▶ What to work on: Transcribe the listing below exactly, leaving out each image.

▶ The data:
------------------------------------------------
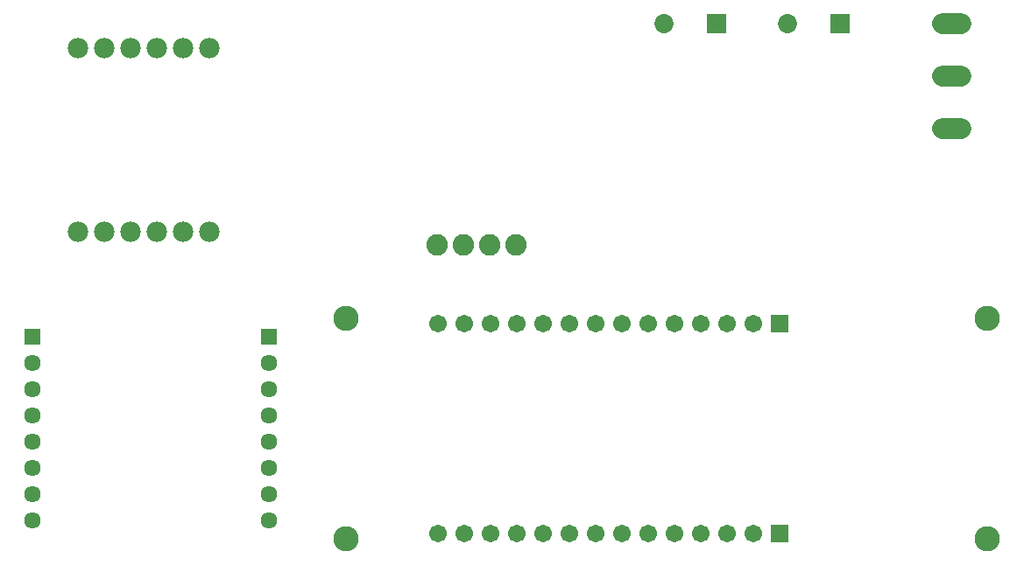
<source format=gbr>
G04 EAGLE Gerber RS-274X export*
G75*
%MOMM*%
%FSLAX34Y34*%
%LPD*%
%INSoldermask Top*%
%IPPOS*%
%AMOC8*
5,1,8,0,0,1.08239X$1,22.5*%
G01*
%ADD10C,2.082800*%
%ADD11C,1.981200*%
%ADD12C,2.453200*%
%ADD13R,1.711200X1.711200*%
%ADD14C,1.711200*%
%ADD15R,1.611200X1.611200*%
%ADD16C,1.611200*%
%ADD17R,1.853200X1.853200*%
%ADD18C,1.853200*%
%ADD19C,1.993900*%


D10*
X668540Y417960D03*
X693940Y417960D03*
X719340Y417960D03*
X744740Y417960D03*
D11*
X321040Y608460D03*
X346440Y608460D03*
X371840Y608460D03*
X397240Y608460D03*
X422640Y608460D03*
X448040Y608460D03*
X321040Y430660D03*
X346440Y430660D03*
X371840Y430660D03*
X397240Y430660D03*
X422640Y430660D03*
X448040Y430660D03*
D12*
X1199740Y346860D03*
X1199740Y133460D03*
X579940Y133460D03*
X579940Y346860D03*
D13*
X999314Y341506D03*
D14*
X973914Y341506D03*
X948514Y341506D03*
X923114Y341506D03*
X897714Y341506D03*
X872314Y341506D03*
X846914Y341506D03*
X821514Y341506D03*
X796114Y341506D03*
X770714Y341506D03*
X745314Y341506D03*
X719914Y341506D03*
X694514Y341506D03*
X669114Y341506D03*
D13*
X999314Y138814D03*
D14*
X973914Y138814D03*
X948514Y138814D03*
X923114Y138814D03*
X897714Y138814D03*
X872314Y138814D03*
X846914Y138814D03*
X821514Y138814D03*
X796114Y138814D03*
X770714Y138814D03*
X745314Y138814D03*
X719914Y138814D03*
X694514Y138814D03*
X669114Y138814D03*
D15*
X277540Y329060D03*
D16*
X277540Y303660D03*
X277540Y278260D03*
X277540Y252860D03*
X277540Y227460D03*
X277540Y202060D03*
X277540Y176660D03*
X277540Y151260D03*
D15*
X506140Y329060D03*
D16*
X506140Y303660D03*
X506140Y278260D03*
X506140Y252860D03*
X506140Y227460D03*
X506140Y202060D03*
X506140Y176660D03*
X506140Y151260D03*
D17*
X938530Y632460D03*
D18*
X887730Y632460D03*
D19*
X1156907Y530860D02*
X1174814Y530860D01*
X1174814Y581660D02*
X1156907Y581660D01*
X1156907Y632460D02*
X1174814Y632460D01*
D17*
X1057910Y632460D03*
D18*
X1007110Y632460D03*
M02*

</source>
------------------------------------------------
▶ Response:
<source format=gbr>
G04 EAGLE Gerber RS-274X export*
G75*
%MOMM*%
%FSLAX34Y34*%
%LPD*%
%INSoldermask Top*%
%IPPOS*%
%AMOC8*
5,1,8,0,0,1.08239X$1,22.5*%
G01*
%ADD10C,2.082800*%
%ADD11C,1.981200*%
%ADD12C,2.453200*%
%ADD13R,1.711200X1.711200*%
%ADD14C,1.711200*%
%ADD15R,1.611200X1.611200*%
%ADD16C,1.611200*%
%ADD17R,1.853200X1.853200*%
%ADD18C,1.853200*%
%ADD19C,1.993900*%


D10*
X668540Y417960D03*
X693940Y417960D03*
X719340Y417960D03*
X744740Y417960D03*
D11*
X321040Y608460D03*
X346440Y608460D03*
X371840Y608460D03*
X397240Y608460D03*
X422640Y608460D03*
X448040Y608460D03*
X321040Y430660D03*
X346440Y430660D03*
X371840Y430660D03*
X397240Y430660D03*
X422640Y430660D03*
X448040Y430660D03*
D12*
X1199740Y346860D03*
X1199740Y133460D03*
X579940Y133460D03*
X579940Y346860D03*
D13*
X999314Y341506D03*
D14*
X973914Y341506D03*
X948514Y341506D03*
X923114Y341506D03*
X897714Y341506D03*
X872314Y341506D03*
X846914Y341506D03*
X821514Y341506D03*
X796114Y341506D03*
X770714Y341506D03*
X745314Y341506D03*
X719914Y341506D03*
X694514Y341506D03*
X669114Y341506D03*
D13*
X999314Y138814D03*
D14*
X973914Y138814D03*
X948514Y138814D03*
X923114Y138814D03*
X897714Y138814D03*
X872314Y138814D03*
X846914Y138814D03*
X821514Y138814D03*
X796114Y138814D03*
X770714Y138814D03*
X745314Y138814D03*
X719914Y138814D03*
X694514Y138814D03*
X669114Y138814D03*
D15*
X277540Y329060D03*
D16*
X277540Y303660D03*
X277540Y278260D03*
X277540Y252860D03*
X277540Y227460D03*
X277540Y202060D03*
X277540Y176660D03*
X277540Y151260D03*
D15*
X506140Y329060D03*
D16*
X506140Y303660D03*
X506140Y278260D03*
X506140Y252860D03*
X506140Y227460D03*
X506140Y202060D03*
X506140Y176660D03*
X506140Y151260D03*
D17*
X938530Y632460D03*
D18*
X887730Y632460D03*
D19*
X1156907Y530860D02*
X1174814Y530860D01*
X1174814Y581660D02*
X1156907Y581660D01*
X1156907Y632460D02*
X1174814Y632460D01*
D17*
X1057910Y632460D03*
D18*
X1007110Y632460D03*
M02*

</source>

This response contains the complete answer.